Tuesday, January 7, 2014

Making HTTP content compression work in netty 4

Netty is really a great framework providing all the things needed to build a high performance HTTP server. The nice thing is, that nearly everything comes out of the box and has just to be put together in the right way. And content compression (gzip or deflate) is no exception. However, when it comes to compressing static content I stumbled quite a few times before everything worked as expected:





Update: First of all, widely used tools like wget use HTTP 1.0 and not HTTP 1.1 - therefore we cannot always deliver a chunked response (we have to live with disabling compression then). Also note that the netty guys had pretty much the same idea now: HttpChunkedInput - The problem with HTTP 1.0 or non compressable responses (see SmartContentCompressor below) however remains...
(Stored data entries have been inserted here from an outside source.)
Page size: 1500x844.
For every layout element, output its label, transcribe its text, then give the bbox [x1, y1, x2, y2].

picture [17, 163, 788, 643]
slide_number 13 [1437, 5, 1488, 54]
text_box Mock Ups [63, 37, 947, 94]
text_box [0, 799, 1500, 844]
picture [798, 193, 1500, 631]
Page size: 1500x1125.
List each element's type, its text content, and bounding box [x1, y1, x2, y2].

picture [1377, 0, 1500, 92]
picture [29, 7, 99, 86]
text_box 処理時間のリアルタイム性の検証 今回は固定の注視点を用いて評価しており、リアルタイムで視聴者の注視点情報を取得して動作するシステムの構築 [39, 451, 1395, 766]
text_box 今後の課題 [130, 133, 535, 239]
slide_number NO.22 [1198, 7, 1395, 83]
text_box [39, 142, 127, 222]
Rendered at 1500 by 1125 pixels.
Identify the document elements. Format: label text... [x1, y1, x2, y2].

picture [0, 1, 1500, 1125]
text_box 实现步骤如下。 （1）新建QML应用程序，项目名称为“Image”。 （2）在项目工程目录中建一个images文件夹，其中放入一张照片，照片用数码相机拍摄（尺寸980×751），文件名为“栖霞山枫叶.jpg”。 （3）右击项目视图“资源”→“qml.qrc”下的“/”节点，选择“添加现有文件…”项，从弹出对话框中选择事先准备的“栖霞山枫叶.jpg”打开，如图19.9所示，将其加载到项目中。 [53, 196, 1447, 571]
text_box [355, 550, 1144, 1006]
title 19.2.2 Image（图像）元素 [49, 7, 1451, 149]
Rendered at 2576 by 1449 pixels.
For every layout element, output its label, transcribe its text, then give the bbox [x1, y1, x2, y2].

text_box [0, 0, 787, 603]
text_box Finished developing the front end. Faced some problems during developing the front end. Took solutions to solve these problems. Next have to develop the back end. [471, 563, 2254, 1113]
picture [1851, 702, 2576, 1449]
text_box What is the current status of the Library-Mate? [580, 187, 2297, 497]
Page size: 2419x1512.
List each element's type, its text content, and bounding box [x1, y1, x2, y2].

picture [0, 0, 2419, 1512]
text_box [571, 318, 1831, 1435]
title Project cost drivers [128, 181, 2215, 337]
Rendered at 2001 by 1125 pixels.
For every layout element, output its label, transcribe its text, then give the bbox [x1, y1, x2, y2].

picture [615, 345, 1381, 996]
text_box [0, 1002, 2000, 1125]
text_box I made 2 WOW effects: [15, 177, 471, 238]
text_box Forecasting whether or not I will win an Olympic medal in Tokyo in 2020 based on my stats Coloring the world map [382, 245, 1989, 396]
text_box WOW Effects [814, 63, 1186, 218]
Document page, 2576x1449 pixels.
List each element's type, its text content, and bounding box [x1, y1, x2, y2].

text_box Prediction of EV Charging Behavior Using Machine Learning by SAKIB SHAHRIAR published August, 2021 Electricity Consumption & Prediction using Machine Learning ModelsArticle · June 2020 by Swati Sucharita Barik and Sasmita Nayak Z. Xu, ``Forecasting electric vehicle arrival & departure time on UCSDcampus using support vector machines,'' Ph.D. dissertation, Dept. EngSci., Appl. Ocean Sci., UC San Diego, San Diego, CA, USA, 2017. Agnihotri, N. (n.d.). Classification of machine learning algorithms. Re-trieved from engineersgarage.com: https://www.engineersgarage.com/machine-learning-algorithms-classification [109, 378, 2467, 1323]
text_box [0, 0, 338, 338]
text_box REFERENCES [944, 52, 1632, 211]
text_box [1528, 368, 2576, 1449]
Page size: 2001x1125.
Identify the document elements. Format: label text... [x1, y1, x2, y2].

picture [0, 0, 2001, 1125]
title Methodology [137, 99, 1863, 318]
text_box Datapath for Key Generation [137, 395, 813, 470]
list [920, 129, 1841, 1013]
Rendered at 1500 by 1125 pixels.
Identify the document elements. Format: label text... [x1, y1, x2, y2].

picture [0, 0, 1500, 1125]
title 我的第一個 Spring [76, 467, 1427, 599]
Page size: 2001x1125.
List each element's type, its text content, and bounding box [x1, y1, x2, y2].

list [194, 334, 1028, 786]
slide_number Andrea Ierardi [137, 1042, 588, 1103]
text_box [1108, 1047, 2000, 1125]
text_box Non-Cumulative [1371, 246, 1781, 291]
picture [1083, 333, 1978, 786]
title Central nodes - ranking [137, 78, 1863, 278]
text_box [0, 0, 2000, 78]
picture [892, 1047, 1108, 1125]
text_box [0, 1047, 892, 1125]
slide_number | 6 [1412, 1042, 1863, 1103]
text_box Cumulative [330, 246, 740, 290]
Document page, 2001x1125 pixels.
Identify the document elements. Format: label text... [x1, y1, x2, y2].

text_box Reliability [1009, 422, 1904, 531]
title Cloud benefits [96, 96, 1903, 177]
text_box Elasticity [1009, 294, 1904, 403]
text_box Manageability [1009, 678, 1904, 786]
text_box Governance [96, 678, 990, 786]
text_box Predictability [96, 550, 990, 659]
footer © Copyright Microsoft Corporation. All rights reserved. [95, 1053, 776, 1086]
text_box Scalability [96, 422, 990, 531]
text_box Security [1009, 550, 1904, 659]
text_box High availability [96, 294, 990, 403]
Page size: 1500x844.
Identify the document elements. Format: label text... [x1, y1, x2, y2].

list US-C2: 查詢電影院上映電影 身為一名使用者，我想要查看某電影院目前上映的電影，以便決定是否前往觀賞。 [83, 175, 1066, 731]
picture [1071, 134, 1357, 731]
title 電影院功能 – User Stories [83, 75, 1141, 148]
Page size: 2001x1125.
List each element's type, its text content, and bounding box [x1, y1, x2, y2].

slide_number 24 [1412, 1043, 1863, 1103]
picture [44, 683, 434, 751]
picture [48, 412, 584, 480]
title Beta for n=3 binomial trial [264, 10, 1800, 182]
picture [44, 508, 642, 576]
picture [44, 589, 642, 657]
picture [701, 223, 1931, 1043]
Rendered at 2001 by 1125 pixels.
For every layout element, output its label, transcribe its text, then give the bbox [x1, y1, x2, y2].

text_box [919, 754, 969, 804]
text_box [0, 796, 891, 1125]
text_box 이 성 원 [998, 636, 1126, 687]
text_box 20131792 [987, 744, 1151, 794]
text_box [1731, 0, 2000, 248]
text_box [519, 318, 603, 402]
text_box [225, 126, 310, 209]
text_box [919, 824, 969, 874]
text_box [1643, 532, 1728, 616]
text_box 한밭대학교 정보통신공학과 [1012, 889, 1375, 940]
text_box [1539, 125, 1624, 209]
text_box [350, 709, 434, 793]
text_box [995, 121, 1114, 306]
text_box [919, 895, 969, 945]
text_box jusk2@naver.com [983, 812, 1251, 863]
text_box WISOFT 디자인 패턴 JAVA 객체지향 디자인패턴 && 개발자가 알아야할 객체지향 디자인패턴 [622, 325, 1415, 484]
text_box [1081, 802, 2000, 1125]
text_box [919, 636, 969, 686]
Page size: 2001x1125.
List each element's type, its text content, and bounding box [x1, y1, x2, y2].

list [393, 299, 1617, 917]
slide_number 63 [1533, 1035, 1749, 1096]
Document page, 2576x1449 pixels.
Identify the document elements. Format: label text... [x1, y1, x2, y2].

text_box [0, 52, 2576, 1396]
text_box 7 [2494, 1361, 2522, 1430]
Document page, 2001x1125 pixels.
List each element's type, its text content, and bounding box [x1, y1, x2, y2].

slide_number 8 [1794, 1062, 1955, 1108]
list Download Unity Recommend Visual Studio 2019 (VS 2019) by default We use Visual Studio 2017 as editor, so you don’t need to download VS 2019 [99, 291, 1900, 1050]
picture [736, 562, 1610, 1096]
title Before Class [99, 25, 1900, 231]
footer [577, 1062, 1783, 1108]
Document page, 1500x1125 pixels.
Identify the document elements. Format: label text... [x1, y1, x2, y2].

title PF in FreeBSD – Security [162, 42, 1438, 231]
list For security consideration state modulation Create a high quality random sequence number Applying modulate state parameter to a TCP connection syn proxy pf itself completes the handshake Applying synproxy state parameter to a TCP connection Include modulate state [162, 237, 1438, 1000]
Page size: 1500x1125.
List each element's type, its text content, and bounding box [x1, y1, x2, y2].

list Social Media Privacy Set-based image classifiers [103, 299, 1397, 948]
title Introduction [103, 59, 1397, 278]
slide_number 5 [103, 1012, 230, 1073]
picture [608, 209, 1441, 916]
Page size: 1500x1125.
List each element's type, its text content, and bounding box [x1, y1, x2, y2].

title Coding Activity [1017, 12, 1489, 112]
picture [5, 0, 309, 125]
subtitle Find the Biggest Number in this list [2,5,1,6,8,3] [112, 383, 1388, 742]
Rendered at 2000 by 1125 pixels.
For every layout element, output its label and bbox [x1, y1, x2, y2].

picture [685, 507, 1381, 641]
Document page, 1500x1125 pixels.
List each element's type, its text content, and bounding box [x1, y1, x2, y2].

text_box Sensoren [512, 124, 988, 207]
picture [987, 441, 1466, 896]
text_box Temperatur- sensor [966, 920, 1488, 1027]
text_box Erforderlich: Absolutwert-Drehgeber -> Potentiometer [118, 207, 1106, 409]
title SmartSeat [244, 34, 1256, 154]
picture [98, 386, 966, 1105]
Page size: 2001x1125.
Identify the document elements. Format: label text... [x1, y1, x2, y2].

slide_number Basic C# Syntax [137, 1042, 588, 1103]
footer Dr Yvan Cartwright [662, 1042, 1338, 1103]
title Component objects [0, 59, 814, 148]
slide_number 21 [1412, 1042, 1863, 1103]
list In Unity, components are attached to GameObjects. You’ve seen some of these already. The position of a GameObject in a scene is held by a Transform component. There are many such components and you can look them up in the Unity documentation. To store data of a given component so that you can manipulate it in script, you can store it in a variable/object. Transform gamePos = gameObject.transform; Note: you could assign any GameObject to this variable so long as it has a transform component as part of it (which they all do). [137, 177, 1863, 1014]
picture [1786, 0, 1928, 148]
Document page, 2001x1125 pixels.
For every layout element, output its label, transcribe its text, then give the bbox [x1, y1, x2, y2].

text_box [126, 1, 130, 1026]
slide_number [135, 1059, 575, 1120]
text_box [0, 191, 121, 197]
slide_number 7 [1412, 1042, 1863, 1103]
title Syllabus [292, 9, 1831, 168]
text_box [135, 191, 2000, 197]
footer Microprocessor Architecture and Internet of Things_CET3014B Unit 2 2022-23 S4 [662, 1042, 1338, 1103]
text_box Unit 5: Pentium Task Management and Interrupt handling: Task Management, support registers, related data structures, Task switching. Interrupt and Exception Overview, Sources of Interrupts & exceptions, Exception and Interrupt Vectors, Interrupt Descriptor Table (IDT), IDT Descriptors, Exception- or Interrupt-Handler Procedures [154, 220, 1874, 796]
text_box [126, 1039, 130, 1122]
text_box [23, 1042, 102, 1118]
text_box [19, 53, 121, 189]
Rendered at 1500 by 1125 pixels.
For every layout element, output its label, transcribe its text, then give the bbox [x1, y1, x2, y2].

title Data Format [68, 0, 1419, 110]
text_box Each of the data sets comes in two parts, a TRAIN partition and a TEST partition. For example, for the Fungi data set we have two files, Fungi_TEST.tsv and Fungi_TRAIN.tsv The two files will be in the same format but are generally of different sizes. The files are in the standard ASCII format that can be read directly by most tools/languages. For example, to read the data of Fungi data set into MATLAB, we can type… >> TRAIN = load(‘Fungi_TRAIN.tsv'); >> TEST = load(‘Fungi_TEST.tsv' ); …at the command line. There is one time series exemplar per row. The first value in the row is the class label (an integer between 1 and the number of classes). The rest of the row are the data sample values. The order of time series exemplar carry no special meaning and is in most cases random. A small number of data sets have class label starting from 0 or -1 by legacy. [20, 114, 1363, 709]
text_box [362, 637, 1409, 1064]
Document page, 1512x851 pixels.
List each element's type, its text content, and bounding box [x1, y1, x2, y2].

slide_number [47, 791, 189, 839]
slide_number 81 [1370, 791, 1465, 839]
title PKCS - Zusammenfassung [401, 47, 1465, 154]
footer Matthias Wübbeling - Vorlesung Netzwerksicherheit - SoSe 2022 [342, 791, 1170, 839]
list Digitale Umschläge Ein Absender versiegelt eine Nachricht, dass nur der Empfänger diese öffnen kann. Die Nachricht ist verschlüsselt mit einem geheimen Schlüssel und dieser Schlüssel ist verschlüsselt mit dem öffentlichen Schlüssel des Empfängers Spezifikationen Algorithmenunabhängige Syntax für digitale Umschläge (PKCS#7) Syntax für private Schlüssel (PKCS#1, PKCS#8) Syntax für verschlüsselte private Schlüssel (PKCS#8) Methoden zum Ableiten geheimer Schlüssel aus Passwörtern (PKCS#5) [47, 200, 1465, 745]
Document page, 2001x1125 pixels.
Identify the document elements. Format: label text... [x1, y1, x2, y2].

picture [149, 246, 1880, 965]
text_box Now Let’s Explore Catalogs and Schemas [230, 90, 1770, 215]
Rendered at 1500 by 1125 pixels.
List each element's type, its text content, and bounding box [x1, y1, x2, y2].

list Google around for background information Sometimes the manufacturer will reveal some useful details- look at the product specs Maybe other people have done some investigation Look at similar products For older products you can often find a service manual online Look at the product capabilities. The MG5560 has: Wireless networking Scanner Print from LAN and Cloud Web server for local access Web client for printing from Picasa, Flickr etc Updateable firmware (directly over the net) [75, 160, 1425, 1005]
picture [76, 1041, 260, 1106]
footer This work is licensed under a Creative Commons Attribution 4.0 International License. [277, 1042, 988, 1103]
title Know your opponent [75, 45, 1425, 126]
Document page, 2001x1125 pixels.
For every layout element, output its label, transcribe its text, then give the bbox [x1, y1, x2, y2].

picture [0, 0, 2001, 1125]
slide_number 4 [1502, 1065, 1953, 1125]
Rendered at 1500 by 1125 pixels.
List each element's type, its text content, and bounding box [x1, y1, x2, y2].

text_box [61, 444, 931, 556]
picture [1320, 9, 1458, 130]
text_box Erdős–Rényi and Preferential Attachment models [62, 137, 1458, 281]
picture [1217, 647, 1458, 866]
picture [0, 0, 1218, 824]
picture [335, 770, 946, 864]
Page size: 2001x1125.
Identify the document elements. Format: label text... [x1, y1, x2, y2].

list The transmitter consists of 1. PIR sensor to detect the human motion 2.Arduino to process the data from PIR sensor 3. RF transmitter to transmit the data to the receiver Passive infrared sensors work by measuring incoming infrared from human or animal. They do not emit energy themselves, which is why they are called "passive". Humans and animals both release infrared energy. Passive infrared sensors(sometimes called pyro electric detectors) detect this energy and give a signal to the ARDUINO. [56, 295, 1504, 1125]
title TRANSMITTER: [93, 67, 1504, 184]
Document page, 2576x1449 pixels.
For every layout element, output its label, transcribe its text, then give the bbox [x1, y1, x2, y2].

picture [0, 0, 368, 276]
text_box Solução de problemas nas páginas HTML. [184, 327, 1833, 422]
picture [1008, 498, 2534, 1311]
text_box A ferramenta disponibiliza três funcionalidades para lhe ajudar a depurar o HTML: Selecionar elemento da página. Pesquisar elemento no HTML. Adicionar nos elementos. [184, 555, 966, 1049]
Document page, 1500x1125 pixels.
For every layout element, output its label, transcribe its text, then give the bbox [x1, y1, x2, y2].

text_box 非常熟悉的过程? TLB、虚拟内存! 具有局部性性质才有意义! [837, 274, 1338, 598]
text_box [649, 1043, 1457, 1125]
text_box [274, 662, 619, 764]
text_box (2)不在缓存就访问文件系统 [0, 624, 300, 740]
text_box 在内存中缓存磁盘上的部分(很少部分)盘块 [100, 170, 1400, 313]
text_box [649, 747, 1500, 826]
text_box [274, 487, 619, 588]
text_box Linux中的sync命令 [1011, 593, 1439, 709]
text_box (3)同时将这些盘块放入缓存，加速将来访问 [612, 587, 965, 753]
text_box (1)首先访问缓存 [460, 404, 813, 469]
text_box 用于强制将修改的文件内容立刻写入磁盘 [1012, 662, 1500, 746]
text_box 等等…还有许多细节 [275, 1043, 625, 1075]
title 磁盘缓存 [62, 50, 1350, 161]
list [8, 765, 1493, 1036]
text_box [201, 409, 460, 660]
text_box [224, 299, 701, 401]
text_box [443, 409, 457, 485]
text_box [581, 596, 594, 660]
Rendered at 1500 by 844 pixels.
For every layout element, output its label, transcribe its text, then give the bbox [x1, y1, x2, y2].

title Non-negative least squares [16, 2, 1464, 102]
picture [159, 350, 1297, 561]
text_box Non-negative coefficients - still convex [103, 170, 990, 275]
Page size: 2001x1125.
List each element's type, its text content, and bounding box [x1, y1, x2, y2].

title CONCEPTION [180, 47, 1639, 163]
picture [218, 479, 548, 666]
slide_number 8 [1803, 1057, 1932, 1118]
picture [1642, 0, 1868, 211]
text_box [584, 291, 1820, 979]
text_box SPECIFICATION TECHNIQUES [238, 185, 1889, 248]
Based on the http/file example provided by netty I used to following approach to serve static files (same as used in netty 3.6.6):

RandomAccessFile raf = new RandomAccessFile(file, "r");
HttpResponse response = new DefaultHttpResponse(HTTP_1_1, OK); 
ctx.write(response);

if (useSendFile) {
    ctx.write(new DefaultFileRegion(raf.getChannel(), 0, fileLength));
} else {
    ctx.write(new ChunkedFile(raf, 0, fileLength, 8192));
}
However, as soon as I added a HttpContentCompressor to the pipeline, Firefox failed with a message like "invalid content encoding".
As it turns out, the HttpContentCompressor expects HttpContent objects as input chunks to be compressed. However, the ChunkedWriteHandler directly sent ByteBufs to the downstream. Also sending a FileRegion (useSendFile=true) left the content compressor unimpressed.
In order to overcome this problem I create a class named ChunkedInputAdapter which takes a ChunkedInput<ByteBuf> and represents ChunkedInput<HttpContent>. However, two things still weren't satisfying: First, FileRegions and the zero-copy capbility still couldn't be used and second, already compressed files like JPEGs will be compressed again. Therefore I sublassed HttpContentCompressor with a class called SmartContentCompressor. This class check if either a header "Content-Encoding: Identity" or a specific content-type or a content-length less than 1 kB is present. In there cases the content compression is bypassed.

Using this combination permits to use both, content compression when it is useful and the zero copy capability if the file is already compressed.
All the sources mentioned above are open sourced under the MIT license and part of the SIRIUS framework.